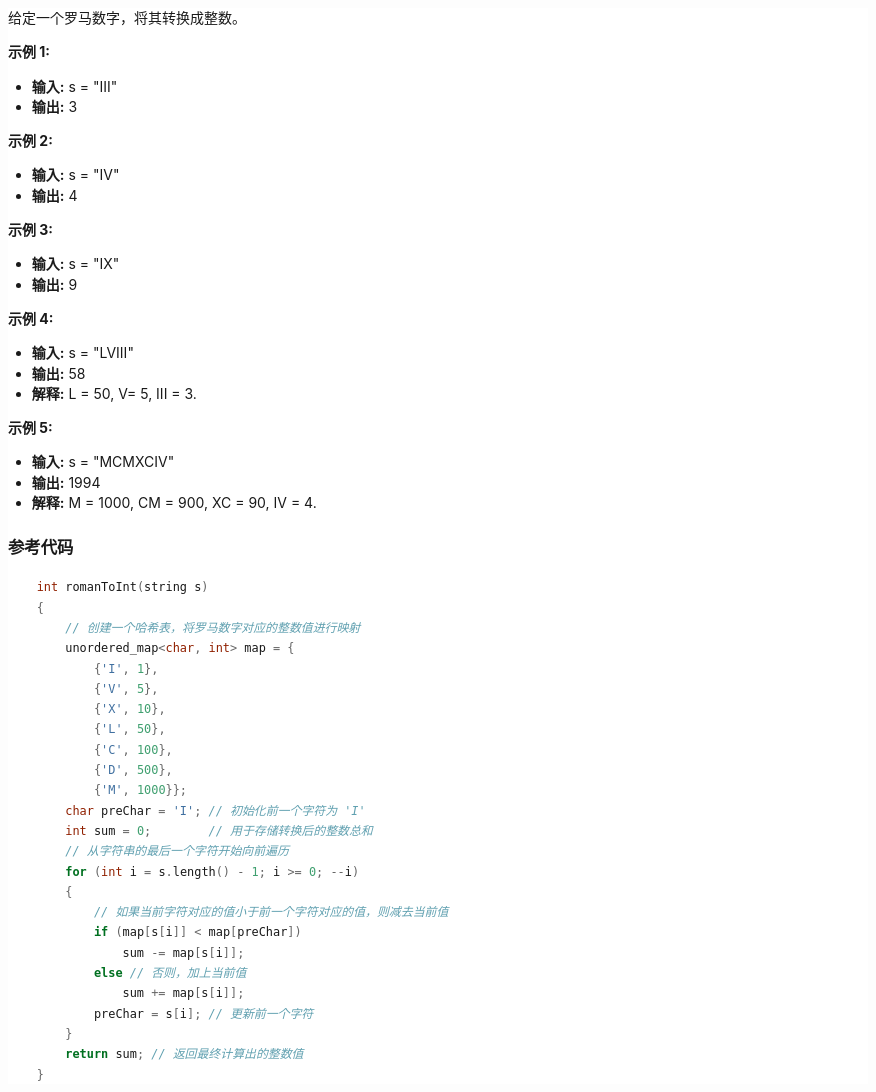 给定一个罗马数字，将其转换成整数。

**示例 1:**

- **输入:** s = "III"
- **输出:** 3

**示例 2:**

- **输入:** s = "IV"
- **输出:** 4

**示例 3:**

- **输入:** s = "IX"
- **输出:** 9

**示例 4:**

- **输入:** s = "LVIII"
- **输出:** 58
- **解释:** L = 50, V= 5, III = 3.

**示例 5:**

- **输入:** s = "MCMXCIV"
- **输出:** 1994
- **解释:** M = 1000, CM = 900, XC = 90, IV = 4.

### 参考代码
```cpp
    int romanToInt(string s)
    {
        // 创建一个哈希表，将罗马数字对应的整数值进行映射
        unordered_map<char, int> map = {
            {'I', 1},
            {'V', 5},
            {'X', 10},
            {'L', 50},
            {'C', 100},
            {'D', 500},
            {'M', 1000}};
        char preChar = 'I'; // 初始化前一个字符为 'I'
        int sum = 0;        // 用于存储转换后的整数总和
        // 从字符串的最后一个字符开始向前遍历
        for (int i = s.length() - 1; i >= 0; --i)
        {
            // 如果当前字符对应的值小于前一个字符对应的值，则减去当前值
            if (map[s[i]] < map[preChar])
                sum -= map[s[i]];
            else // 否则，加上当前值
                sum += map[s[i]];
            preChar = s[i]; // 更新前一个字符
        }
        return sum; // 返回最终计算出的整数值
    }
```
---
__INSTRUCTIONS FOR THE TASK__
The lines above may hold the string "preChar". Say how many do, and give only that number.

__ANSWER SECTION__
3